Можно было бы ожидать, что местные вовсю пользуются жильём старой эпохи, но вплотную стоящие друг к другу дома выглядели необитаемыми. Да и людей вокруг что-то не наблюдалось, хотя признаки того, что они где-то рядом, имелись — деревья оказались спилены, дорожки в траве протоптаны. Кроме того, всё, что можно отвинтить, срезать и оторвать, было отвинчено, срезано и оторвано. А ещё все машины убраны с проезжей части и плотно утрамбованы на тротуарах. Точнее, не машины, а их «скелеты» без колёс, стёкол, рулей и дверок. Максим был уверен, что двигатели, аккумуляторы и другие «внутренние органы» автомобилей тоже отсутствуют.
Но через несколько кварталов наконец-то как-то вдруг появились коренные жители, и теперь на них вдоволь можно было полюбоваться, тем более что скорость колонны снизилась до минимума.

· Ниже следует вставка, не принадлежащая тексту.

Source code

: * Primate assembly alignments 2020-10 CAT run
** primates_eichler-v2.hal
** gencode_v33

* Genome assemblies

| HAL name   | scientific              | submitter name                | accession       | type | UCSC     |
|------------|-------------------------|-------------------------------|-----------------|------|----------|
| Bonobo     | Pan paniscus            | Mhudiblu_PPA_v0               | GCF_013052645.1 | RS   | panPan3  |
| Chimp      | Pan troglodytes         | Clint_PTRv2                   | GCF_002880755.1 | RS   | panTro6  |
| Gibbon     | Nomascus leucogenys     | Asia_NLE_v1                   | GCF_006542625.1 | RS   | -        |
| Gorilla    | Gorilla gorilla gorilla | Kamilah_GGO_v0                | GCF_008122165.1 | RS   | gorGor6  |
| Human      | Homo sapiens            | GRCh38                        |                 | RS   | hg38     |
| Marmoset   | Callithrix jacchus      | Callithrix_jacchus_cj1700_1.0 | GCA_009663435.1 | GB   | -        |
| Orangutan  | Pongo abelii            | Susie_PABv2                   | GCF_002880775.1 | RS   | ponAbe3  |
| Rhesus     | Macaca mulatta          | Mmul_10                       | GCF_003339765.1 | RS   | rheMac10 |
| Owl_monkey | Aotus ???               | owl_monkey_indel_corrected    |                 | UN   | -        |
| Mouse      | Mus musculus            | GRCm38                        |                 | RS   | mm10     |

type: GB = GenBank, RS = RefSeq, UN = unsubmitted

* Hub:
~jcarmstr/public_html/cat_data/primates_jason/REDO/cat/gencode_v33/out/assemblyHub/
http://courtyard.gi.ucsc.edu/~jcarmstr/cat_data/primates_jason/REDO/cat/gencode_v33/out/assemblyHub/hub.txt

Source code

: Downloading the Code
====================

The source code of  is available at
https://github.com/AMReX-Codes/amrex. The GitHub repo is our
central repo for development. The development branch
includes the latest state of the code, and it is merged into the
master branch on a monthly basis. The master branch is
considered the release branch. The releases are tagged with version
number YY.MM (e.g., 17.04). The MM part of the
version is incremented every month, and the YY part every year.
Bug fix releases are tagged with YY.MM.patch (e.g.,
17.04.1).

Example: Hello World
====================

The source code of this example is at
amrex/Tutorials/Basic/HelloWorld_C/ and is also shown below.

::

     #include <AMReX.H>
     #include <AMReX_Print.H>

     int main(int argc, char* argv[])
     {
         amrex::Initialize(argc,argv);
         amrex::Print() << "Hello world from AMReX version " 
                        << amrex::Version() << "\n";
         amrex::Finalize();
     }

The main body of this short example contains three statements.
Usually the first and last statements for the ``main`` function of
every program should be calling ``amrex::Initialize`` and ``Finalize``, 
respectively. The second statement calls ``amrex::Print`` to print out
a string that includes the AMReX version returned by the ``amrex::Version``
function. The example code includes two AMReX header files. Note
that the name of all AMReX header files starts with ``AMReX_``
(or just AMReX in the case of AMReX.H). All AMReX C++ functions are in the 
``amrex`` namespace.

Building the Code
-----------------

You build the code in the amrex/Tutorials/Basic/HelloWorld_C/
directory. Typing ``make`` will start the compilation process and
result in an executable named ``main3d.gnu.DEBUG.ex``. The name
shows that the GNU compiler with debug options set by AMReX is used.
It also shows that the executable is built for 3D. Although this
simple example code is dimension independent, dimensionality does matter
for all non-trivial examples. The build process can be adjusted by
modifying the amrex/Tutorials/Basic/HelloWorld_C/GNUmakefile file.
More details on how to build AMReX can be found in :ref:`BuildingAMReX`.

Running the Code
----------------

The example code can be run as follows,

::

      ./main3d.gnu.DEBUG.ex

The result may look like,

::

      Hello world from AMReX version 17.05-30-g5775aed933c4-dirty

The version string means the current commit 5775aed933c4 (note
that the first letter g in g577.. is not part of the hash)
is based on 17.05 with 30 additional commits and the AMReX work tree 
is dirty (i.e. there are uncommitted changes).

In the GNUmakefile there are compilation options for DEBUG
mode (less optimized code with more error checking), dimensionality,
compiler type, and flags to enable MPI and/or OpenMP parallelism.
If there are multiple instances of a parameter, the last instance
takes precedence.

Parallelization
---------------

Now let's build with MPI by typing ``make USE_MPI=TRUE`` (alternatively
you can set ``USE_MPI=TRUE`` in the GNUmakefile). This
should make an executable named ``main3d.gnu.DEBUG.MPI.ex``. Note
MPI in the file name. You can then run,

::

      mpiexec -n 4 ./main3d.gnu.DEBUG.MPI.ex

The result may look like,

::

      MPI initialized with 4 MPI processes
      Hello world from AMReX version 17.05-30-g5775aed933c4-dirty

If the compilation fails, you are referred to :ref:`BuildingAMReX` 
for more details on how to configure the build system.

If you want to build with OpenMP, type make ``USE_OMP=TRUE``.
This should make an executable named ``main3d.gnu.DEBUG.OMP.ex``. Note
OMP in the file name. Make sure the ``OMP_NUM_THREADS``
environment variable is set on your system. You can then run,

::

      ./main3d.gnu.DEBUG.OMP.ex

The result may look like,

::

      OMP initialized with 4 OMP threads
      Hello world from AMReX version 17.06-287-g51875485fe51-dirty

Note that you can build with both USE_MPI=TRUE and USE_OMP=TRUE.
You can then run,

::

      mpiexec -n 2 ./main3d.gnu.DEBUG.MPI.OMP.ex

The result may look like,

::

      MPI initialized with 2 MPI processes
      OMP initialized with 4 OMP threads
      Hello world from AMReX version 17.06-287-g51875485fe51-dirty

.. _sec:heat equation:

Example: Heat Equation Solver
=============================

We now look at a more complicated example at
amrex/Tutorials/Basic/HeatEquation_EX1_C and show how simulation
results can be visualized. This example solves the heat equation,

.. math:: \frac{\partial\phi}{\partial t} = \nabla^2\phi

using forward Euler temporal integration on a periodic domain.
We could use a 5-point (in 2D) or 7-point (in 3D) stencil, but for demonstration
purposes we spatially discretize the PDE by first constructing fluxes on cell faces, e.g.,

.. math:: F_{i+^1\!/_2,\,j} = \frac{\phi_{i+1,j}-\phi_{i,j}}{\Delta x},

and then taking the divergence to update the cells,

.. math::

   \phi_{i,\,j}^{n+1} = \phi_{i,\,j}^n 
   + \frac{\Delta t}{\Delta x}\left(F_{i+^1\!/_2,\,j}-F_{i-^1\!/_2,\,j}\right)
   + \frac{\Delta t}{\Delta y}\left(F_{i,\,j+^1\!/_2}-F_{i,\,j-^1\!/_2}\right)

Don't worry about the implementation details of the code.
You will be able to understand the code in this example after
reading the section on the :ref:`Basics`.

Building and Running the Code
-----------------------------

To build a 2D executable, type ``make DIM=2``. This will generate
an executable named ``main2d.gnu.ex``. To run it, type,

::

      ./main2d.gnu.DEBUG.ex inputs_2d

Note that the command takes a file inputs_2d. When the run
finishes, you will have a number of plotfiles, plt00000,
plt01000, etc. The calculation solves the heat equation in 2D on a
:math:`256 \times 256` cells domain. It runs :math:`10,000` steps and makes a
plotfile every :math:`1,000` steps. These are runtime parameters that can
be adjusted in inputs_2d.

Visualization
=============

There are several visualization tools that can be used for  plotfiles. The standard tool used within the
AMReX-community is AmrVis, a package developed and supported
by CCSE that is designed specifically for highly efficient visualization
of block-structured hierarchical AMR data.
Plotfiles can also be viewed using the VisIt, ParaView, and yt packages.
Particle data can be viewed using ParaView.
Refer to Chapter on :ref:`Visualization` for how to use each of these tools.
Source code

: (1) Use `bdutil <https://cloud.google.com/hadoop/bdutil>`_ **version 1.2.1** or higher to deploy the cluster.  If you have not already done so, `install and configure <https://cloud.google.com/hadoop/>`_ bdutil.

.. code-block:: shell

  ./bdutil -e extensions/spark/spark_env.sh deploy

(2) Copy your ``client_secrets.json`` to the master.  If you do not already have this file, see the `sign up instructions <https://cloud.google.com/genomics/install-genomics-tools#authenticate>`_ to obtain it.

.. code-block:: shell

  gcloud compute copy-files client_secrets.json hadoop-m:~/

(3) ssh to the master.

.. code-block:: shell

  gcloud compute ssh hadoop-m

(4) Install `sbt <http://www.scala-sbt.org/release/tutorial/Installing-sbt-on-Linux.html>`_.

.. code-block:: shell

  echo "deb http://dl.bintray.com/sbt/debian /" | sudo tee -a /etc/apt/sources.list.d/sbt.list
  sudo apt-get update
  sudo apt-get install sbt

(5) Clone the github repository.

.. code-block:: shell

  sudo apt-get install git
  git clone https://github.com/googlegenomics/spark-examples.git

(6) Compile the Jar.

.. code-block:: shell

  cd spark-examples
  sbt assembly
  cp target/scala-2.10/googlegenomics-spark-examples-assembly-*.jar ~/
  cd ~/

Вообще, Максим почти никогда не видел такого. Всякий населённый пункт пытался обезопасить территорию если не забором, то хотя бы вооружённой охраной. А здесь ничего подобного, просто в какой-то момент пикапы проехали мимо палатки, возле которой на пластиковом стуле сидел пузатый мужчина в старых шортах и растянутой футболке. Абориген был небрит, одутловат и не слишком любопытен — он лениво проводил взглядом машины и вернулся к прерванному занятию — обтёсыванию деревянной чурки. Из палатки на звук моторов выглянули две чумазые детские мордашки, которые тут же спрятались из-за грозного оклика мужчины.
Это было первое, но не последнее увиденное жильё. Чем дальше, тем плотнее стояли палатки и навесы. Иногда попадались совсем уж убогие конструкции, например, четыре палки с небрежно натянутыми поверху дырявыми простынями или что-то вроде теплиц, в которых повреждённые секции пластика небрежно заменили на фанерные щиты. В многоэтажках тоже явно жили, на нескольких нижних этажах, об этом говорили сидящие на подоконниках дети и растянутые бельевые верёвки в окнах.
И всё это сопровождалось вонью немытых тел, испорченной еды, испражнений, скотного двора и дыма. И гулом. Люди говорили, смеялись, плакали, спорили, пели и сквернословили на разных языках.
У Макса сложилось чёткое ощущение, что он попал в муравейник, в котором населения больше, чем в Приречье, как минимум раз в пять.
Кроме первого встреченного местного жителя на автомобили и пассажиров никто и внимания не обратил. Люди были заняты делом, каждый своим — кто-то свежевал животное, причём Максим, как биолог, в полуободранной шкуре и оголённых анатомических особенностях легко узнал собаку, кто-то штопал брезент палатки, кто-то над костром в закопченном ведре варил мерзко пахнущее нечто. Туда-сюда сновали замызганные детишки с пластиковыми бутылями в руках, причём создавалось стойкое ощущение, что они не резвятся и играют, а, как и взрослые, заняты чем-то важным. Чуть позже стало ясно, чем именно — ребятня подбегала к цистерне, у которой стоял невысокий круглый человечек, выгодно отличающийся от остальных относительно ухоженным видом. Дети совали ему под нос засаленные бумаженции, на которых водовоз ставил отметку, после чего открывал кран и наполнял бутылку. Ребёнок, бережно пряча в карман или за пазуху бумажку, быстренько забирал воду и уходил, освобождая место следующему.